What the task asks:
Please print every line of the records below without any change, leaving the pictures out of your answer.

Pictures paired with source code:
______________________________

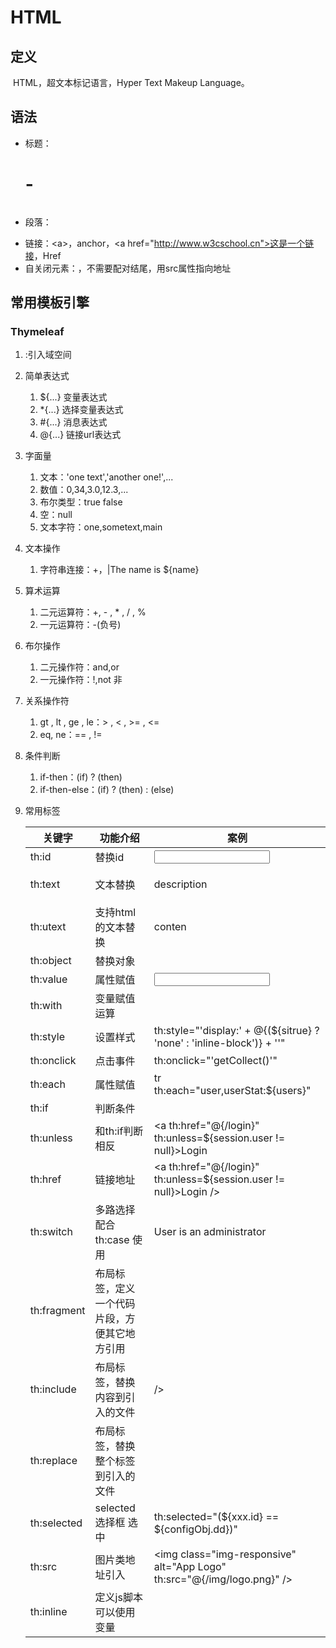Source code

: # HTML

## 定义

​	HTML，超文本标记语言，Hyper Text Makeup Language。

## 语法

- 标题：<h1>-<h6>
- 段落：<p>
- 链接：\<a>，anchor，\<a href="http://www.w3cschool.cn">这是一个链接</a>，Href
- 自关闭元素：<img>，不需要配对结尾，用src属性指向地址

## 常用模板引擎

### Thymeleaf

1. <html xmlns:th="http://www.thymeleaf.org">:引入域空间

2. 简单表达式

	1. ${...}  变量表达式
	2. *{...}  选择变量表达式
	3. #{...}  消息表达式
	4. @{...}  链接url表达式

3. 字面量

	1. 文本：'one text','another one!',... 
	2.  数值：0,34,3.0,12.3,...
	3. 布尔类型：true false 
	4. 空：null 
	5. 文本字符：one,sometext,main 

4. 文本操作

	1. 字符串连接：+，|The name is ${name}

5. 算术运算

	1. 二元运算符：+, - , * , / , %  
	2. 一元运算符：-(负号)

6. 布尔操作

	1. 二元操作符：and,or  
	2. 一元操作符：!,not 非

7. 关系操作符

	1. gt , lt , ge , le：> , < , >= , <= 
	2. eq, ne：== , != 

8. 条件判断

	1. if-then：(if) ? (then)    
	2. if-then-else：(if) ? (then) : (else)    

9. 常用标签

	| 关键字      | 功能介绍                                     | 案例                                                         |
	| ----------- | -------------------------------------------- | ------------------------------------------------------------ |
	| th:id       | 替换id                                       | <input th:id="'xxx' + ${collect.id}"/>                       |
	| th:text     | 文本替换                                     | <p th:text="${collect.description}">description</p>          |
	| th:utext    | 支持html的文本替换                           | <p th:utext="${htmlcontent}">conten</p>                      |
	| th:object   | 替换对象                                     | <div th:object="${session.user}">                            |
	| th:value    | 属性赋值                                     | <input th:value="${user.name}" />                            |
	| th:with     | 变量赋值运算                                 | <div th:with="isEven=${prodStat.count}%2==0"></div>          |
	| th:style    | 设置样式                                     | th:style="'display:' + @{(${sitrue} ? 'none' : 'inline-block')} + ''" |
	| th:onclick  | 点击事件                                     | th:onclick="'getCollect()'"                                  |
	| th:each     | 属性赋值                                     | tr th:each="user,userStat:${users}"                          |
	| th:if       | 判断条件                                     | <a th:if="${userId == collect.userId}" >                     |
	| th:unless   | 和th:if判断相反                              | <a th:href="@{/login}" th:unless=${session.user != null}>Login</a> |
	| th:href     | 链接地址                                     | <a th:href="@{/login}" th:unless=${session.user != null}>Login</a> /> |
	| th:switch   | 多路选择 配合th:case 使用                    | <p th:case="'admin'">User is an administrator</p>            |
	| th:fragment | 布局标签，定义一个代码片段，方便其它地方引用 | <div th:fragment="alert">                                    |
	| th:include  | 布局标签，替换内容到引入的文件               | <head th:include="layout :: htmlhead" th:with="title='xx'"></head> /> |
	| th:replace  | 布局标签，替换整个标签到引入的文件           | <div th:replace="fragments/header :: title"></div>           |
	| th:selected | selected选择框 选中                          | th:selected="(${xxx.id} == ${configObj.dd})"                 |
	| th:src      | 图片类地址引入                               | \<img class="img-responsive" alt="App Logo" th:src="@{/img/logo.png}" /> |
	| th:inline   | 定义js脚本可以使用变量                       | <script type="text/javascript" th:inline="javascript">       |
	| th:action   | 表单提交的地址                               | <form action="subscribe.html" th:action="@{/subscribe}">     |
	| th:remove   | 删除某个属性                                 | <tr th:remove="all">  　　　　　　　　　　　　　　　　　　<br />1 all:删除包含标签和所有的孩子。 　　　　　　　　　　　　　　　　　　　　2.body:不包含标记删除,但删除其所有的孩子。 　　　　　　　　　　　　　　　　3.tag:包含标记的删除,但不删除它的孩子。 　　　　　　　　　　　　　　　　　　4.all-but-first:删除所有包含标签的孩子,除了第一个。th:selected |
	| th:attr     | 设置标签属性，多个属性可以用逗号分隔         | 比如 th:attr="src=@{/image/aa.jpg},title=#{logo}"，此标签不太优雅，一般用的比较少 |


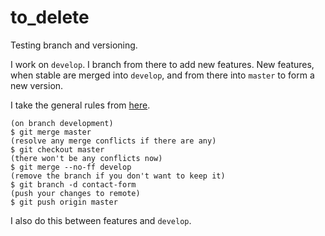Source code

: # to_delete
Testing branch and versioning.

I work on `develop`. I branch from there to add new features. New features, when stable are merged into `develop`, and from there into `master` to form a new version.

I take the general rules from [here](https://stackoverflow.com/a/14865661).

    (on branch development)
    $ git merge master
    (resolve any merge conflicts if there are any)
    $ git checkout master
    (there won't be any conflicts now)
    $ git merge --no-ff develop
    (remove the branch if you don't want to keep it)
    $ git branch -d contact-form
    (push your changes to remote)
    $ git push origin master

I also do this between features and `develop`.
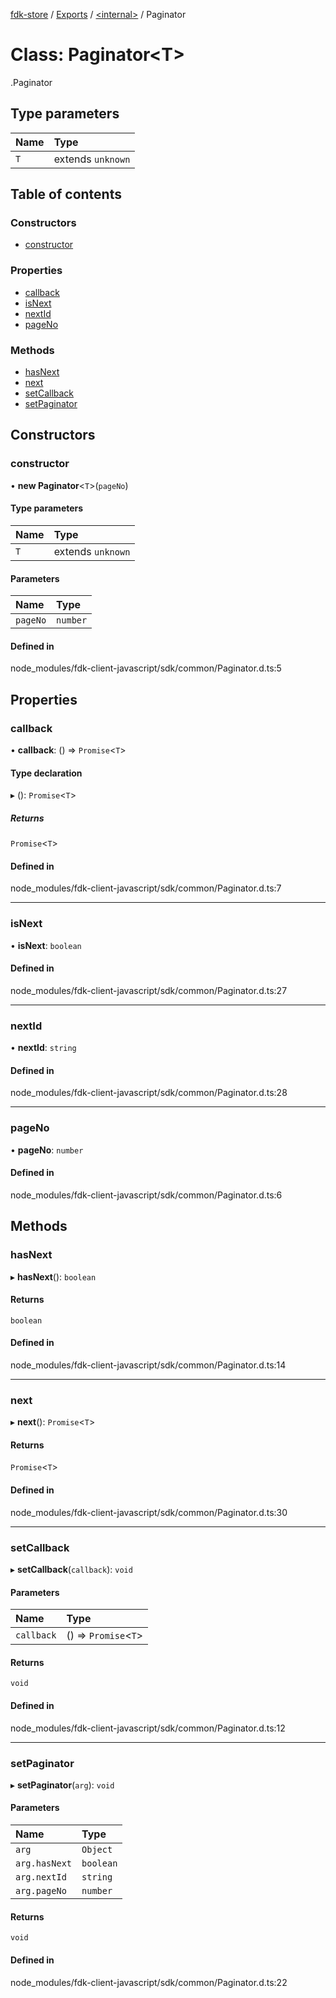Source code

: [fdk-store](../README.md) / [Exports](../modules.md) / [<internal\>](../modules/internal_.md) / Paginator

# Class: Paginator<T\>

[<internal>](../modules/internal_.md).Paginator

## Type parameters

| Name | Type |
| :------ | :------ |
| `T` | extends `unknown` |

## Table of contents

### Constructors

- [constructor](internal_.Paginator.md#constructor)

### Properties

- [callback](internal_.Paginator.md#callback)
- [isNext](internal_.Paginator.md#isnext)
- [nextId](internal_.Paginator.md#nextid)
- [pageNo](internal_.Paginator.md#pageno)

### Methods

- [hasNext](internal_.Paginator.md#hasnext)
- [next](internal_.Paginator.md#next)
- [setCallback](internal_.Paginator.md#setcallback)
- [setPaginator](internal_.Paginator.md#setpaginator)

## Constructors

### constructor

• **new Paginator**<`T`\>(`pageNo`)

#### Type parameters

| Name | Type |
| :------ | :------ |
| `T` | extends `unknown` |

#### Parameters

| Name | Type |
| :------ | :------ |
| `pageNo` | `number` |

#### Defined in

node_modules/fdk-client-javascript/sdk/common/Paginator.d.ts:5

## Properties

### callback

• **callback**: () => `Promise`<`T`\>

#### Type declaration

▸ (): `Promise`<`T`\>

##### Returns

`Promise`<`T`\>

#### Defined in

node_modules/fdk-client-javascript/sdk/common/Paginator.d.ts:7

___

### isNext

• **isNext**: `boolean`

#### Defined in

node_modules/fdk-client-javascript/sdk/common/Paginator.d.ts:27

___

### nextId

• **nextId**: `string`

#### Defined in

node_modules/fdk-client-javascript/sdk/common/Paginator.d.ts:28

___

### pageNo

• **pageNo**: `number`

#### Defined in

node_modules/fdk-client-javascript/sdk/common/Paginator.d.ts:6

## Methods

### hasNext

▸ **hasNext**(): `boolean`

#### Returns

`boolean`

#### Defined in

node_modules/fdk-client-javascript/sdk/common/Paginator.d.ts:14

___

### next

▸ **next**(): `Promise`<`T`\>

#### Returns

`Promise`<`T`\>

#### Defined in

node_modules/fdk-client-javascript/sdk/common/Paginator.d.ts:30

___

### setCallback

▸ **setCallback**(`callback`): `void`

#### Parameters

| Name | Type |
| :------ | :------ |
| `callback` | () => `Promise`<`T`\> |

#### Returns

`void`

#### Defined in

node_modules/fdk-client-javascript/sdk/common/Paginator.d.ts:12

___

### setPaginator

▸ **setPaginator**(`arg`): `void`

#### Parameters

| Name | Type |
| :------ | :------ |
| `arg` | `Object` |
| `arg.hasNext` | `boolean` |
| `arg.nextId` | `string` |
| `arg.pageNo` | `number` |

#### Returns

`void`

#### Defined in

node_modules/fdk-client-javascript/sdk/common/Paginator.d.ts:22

______________________________

Response box:
Source code

: # HTML

## 定义

​	HTML，超文本标记语言，Hyper Text Makeup Language。

## 语法

- 标题：<h1>-<h6>
- 段落：<p>
- 链接：\<a>，anchor，\<a href="http://www.w3cschool.cn">这是一个链接</a>，Href
- 自关闭元素：<img>，不需要配对结尾，用src属性指向地址

## 常用模板引擎

### Thymeleaf

1. <html xmlns:th="http://www.thymeleaf.org">:引入域空间

2. 简单表达式

	1. ${...}  变量表达式
	2. *{...}  选择变量表达式
	3. #{...}  消息表达式
	4. @{...}  链接url表达式

3. 字面量

	1. 文本：'one text','another one!',... 
	2.  数值：0,34,3.0,12.3,...
	3. 布尔类型：true false 
	4. 空：null 
	5. 文本字符：one,sometext,main 

4. 文本操作

	1. 字符串连接：+，|The name is ${name}

5. 算术运算

	1. 二元运算符：+, - , * , / , %  
	2. 一元运算符：-(负号)

6. 布尔操作

	1. 二元操作符：and,or  
	2. 一元操作符：!,not 非

7. 关系操作符

	1. gt , lt , ge , le：> , < , >= , <= 
	2. eq, ne：== , != 

8. 条件判断

	1. if-then：(if) ? (then)    
	2. if-then-else：(if) ? (then) : (else)    

9. 常用标签

	| 关键字      | 功能介绍                                     | 案例                                                         |
	| ----------- | -------------------------------------------- | ------------------------------------------------------------ |
	| th:id       | 替换id                                       | <input th:id="'xxx' + ${collect.id}"/>                       |
	| th:text     | 文本替换                                     | <p th:text="${collect.description}">description</p>          |
	| th:utext    | 支持html的文本替换                           | <p th:utext="${htmlcontent}">conten</p>                      |
	| th:object   | 替换对象                                     | <div th:object="${session.user}">                            |
	| th:value    | 属性赋值                                     | <input th:value="${user.name}" />                            |
	| th:with     | 变量赋值运算                                 | <div th:with="isEven=${prodStat.count}%2==0"></div>          |
	| th:style    | 设置样式                                     | th:style="'display:' + @{(${sitrue} ? 'none' : 'inline-block')} + ''" |
	| th:onclick  | 点击事件                                     | th:onclick="'getCollect()'"                                  |
	| th:each     | 属性赋值                                     | tr th:each="user,userStat:${users}"                          |
	| th:if       | 判断条件                                     | <a th:if="${userId == collect.userId}" >                     |
	| th:unless   | 和th:if判断相反                              | <a th:href="@{/login}" th:unless=${session.user != null}>Login</a> |
	| th:href     | 链接地址                                     | <a th:href="@{/login}" th:unless=${session.user != null}>Login</a> /> |
	| th:switch   | 多路选择 配合th:case 使用                    | <p th:case="'admin'">User is an administrator</p>            |
	| th:fragment | 布局标签，定义一个代码片段，方便其它地方引用 | <div th:fragment="alert">                                    |
	| th:include  | 布局标签，替换内容到引入的文件               | <head th:include="layout :: htmlhead" th:with="title='xx'"></head> /> |
	| th:replace  | 布局标签，替换整个标签到引入的文件           | <div th:replace="fragments/header :: title"></div>           |
	| th:selected | selected选择框 选中                          | th:selected="(${xxx.id} == ${configObj.dd})"                 |
	| th:src      | 图片类地址引入                               | \<img class="img-responsive" alt="App Logo" th:src="@{/img/logo.png}" /> |
	| th:inline   | 定义js脚本可以使用变量                       | <script type="text/javascript" th:inline="javascript">       |
	| th:action   | 表单提交的地址                               | <form action="subscribe.html" th:action="@{/subscribe}">     |
	| th:remove   | 删除某个属性                                 | <tr th:remove="all">  　　　　　　　　　　　　　　　　　　<br />1 all:删除包含标签和所有的孩子。 　　　　　　　　　　　　　　　　　　　　2.body:不包含标记删除,但删除其所有的孩子。 　　　　　　　　　　　　　　　　3.tag:包含标记的删除,但不删除它的孩子。 　　　　　　　　　　　　　　　　　　4.all-but-first:删除所有包含标签的孩子,除了第一个。th:selected |
	| th:attr     | 设置标签属性，多个属性可以用逗号分隔         | 比如 th:attr="src=@{/image/aa.jpg},title=#{logo}"，此标签不太优雅，一般用的比较少 |


Source code

: # to_delete
Testing branch and versioning.

I work on `develop`. I branch from there to add new features. New features, when stable are merged into `develop`, and from there into `master` to form a new version.

I take the general rules from [here](https://stackoverflow.com/a/14865661).

    (on branch development)
    $ git merge master
    (resolve any merge conflicts if there are any)
    $ git checkout master
    (there won't be any conflicts now)
    $ git merge --no-ff develop
    (remove the branch if you don't want to keep it)
    $ git branch -d contact-form
    (push your changes to remote)
    $ git push origin master

I also do this between features and `develop`.
Source code

: [fdk-store](../README.md) / [Exports](../modules.md) / [<internal\>](../modules/internal_.md) / Paginator

# Class: Paginator<T\>

[<internal>](../modules/internal_.md).Paginator

## Type parameters

| Name | Type |
| :------ | :------ |
| `T` | extends `unknown` |

## Table of contents

### Constructors

- [constructor](internal_.Paginator.md#constructor)

### Properties

- [callback](internal_.Paginator.md#callback)
- [isNext](internal_.Paginator.md#isnext)
- [nextId](internal_.Paginator.md#nextid)
- [pageNo](internal_.Paginator.md#pageno)

### Methods

- [hasNext](internal_.Paginator.md#hasnext)
- [next](internal_.Paginator.md#next)
- [setCallback](internal_.Paginator.md#setcallback)
- [setPaginator](internal_.Paginator.md#setpaginator)

## Constructors

### constructor

• **new Paginator**<`T`\>(`pageNo`)

#### Type parameters

| Name | Type |
| :------ | :------ |
| `T` | extends `unknown` |

#### Parameters

| Name | Type |
| :------ | :------ |
| `pageNo` | `number` |

#### Defined in

node_modules/fdk-client-javascript/sdk/common/Paginator.d.ts:5

## Properties

### callback

• **callback**: () => `Promise`<`T`\>

#### Type declaration

▸ (): `Promise`<`T`\>

##### Returns

`Promise`<`T`\>

#### Defined in

node_modules/fdk-client-javascript/sdk/common/Paginator.d.ts:7

___

### isNext

• **isNext**: `boolean`

#### Defined in

node_modules/fdk-client-javascript/sdk/common/Paginator.d.ts:27

___

### nextId

• **nextId**: `string`

#### Defined in

node_modules/fdk-client-javascript/sdk/common/Paginator.d.ts:28

___

### pageNo

• **pageNo**: `number`

#### Defined in

node_modules/fdk-client-javascript/sdk/common/Paginator.d.ts:6

## Methods

### hasNext

▸ **hasNext**(): `boolean`

#### Returns

`boolean`

#### Defined in

node_modules/fdk-client-javascript/sdk/common/Paginator.d.ts:14

___

### next

▸ **next**(): `Promise`<`T`\>

#### Returns

`Promise`<`T`\>

#### Defined in

node_modules/fdk-client-javascript/sdk/common/Paginator.d.ts:30

___

### setCallback

▸ **setCallback**(`callback`): `void`

#### Parameters

| Name | Type |
| :------ | :------ |
| `callback` | () => `Promise`<`T`\> |

#### Returns

`void`

#### Defined in

node_modules/fdk-client-javascript/sdk/common/Paginator.d.ts:12

___

### setPaginator

▸ **setPaginator**(`arg`): `void`

#### Parameters

| Name | Type |
| :------ | :------ |
| `arg` | `Object` |
| `arg.hasNext` | `boolean` |
| `arg.nextId` | `string` |
| `arg.pageNo` | `number` |

#### Returns

`void`

#### Defined in

node_modules/fdk-client-javascript/sdk/common/Paginator.d.ts:22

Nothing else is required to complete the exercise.